Malgré l’escalade des tensions géopolitiques, la hausse des droits de douane américains et l’incertitude qui plane sur les futures politiques commerciales, la mondialisation se poursuit à des niveaux historiquement élevés. Ces conclusions sont issues du Rapport DHL sur la connectivité mondiale 2026, publié par DHL en collaboration avec la Stern School of Business de l’Université de New York. Ce rapport s’appuie sur plus de 9 millions de points de données mesurant les flux internationaux de commerce, de capitaux, d’informations et de personnes, offrant une analyse détaillée de l’évolution des connexions mondiales entre les économies.
Le rapport dresse un tableau contrasté, mais encourageant, pour l’Afrique subsaharienne.
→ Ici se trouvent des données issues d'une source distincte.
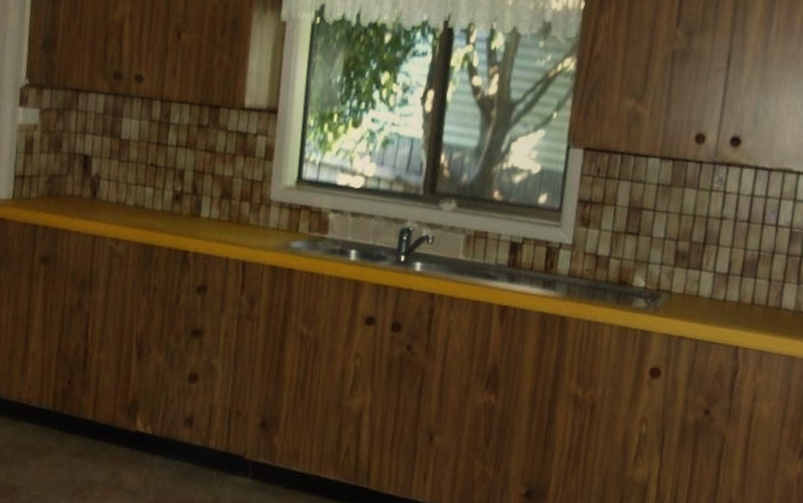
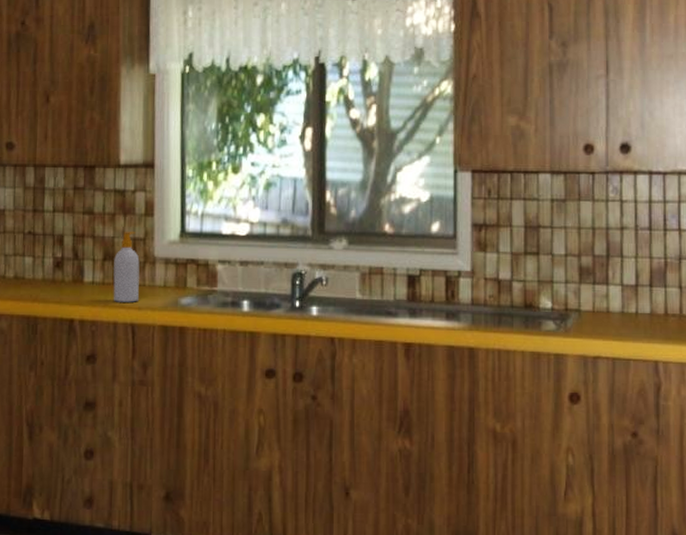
soap bottle: none [227,173,256,241] -> present [113,232,140,302]

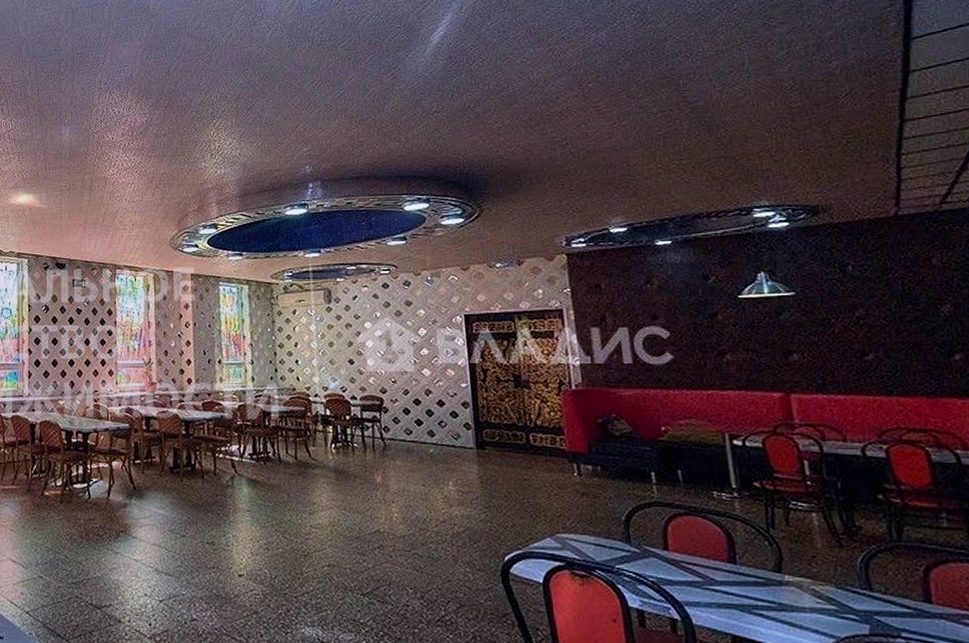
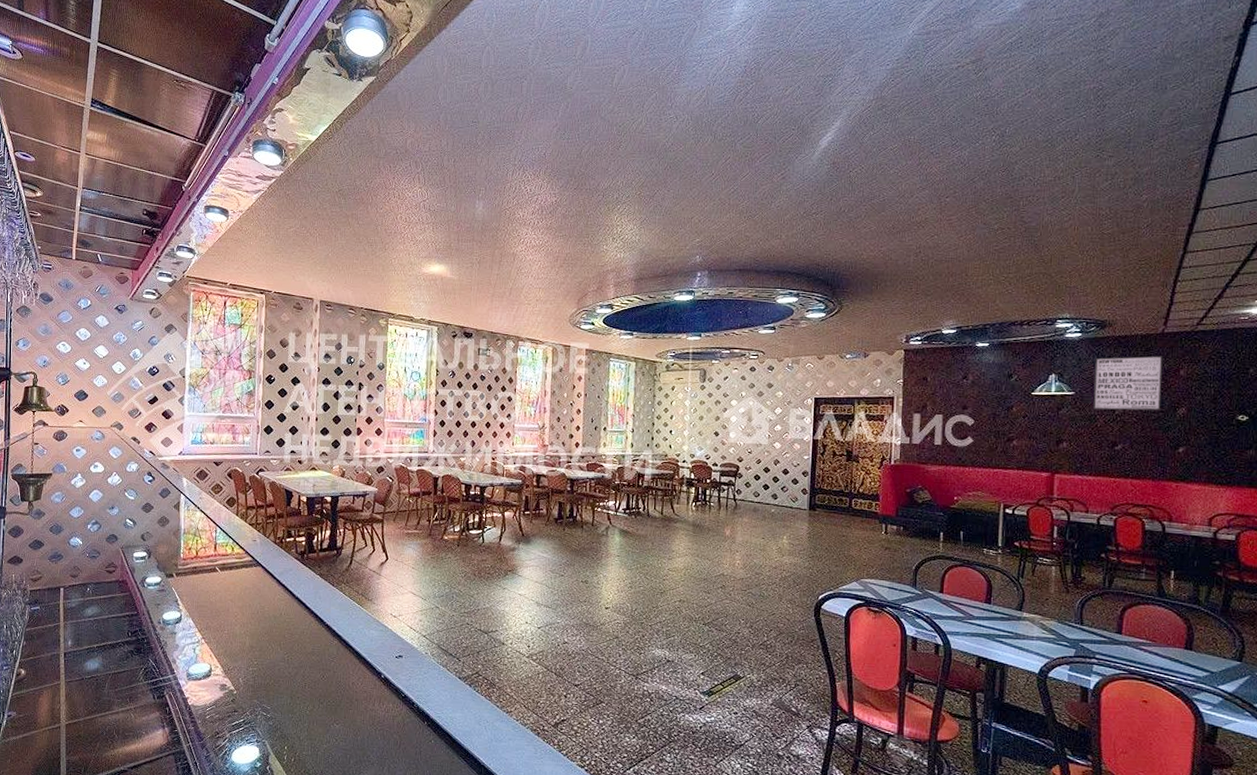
wall art: none [813,243,917,313] -> present [1093,355,1163,411]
Si les niveaux de connectivité varient considérablement d’un pays à l’autre, plusieurs économies renforcent leur participation aux flux mondiaux, témoignant de progrès graduels et d’opportunités d’intégration accrue. La Namibie figure parmi les pays ayant enregistré les plus fortes progressions en matière de connectivité depuis 2001, tandis que le Mozambique affiche également des progrès significatifs sur le long terme. Depuis 2022, le Nigéria et la Zambie apparaissent parmi les économies ayant connu les gains les plus importants, grâce à la croissance des échanges commerciaux, des investissements et des flux migratoires.
Hennie Heymans, PDG de DHL Express Afrique subsaharienne : « Alors que les chaînes d’approvisionnement mondiales continuent de se développer et que les routes commerciales s’étendent à de nouveaux territoires, la connectivité s’impose comme un facteur de différenciation clé pour les entreprises comme pour les nations. Les pays de notre région qui renforcent leurs liens internationaux gagnent en visibilité au sein des réseaux commerciaux internationaux. Si cette tendance est encourageante au regard de l’étendue des opportunités disponibles, l’enjeu principal est de les exploiter pour assurer des flux commerciaux constants et fiables.
Ce rapport souligne également comment l’Afrique passe progressivement d’une logique d’aide à une logique de commerce, une transformation alimentée par une intégration accrue, une compétitivité grandissante et un meilleur accès aux marchés mondiaux. Pour libérer pleinement ce potentiel, la région a besoin d’une connectivité régionale solide, de procédures transfrontalières prévisibles et de partenaires qui comprennent à la fois les réalités locales et les exigences du commerce mondial.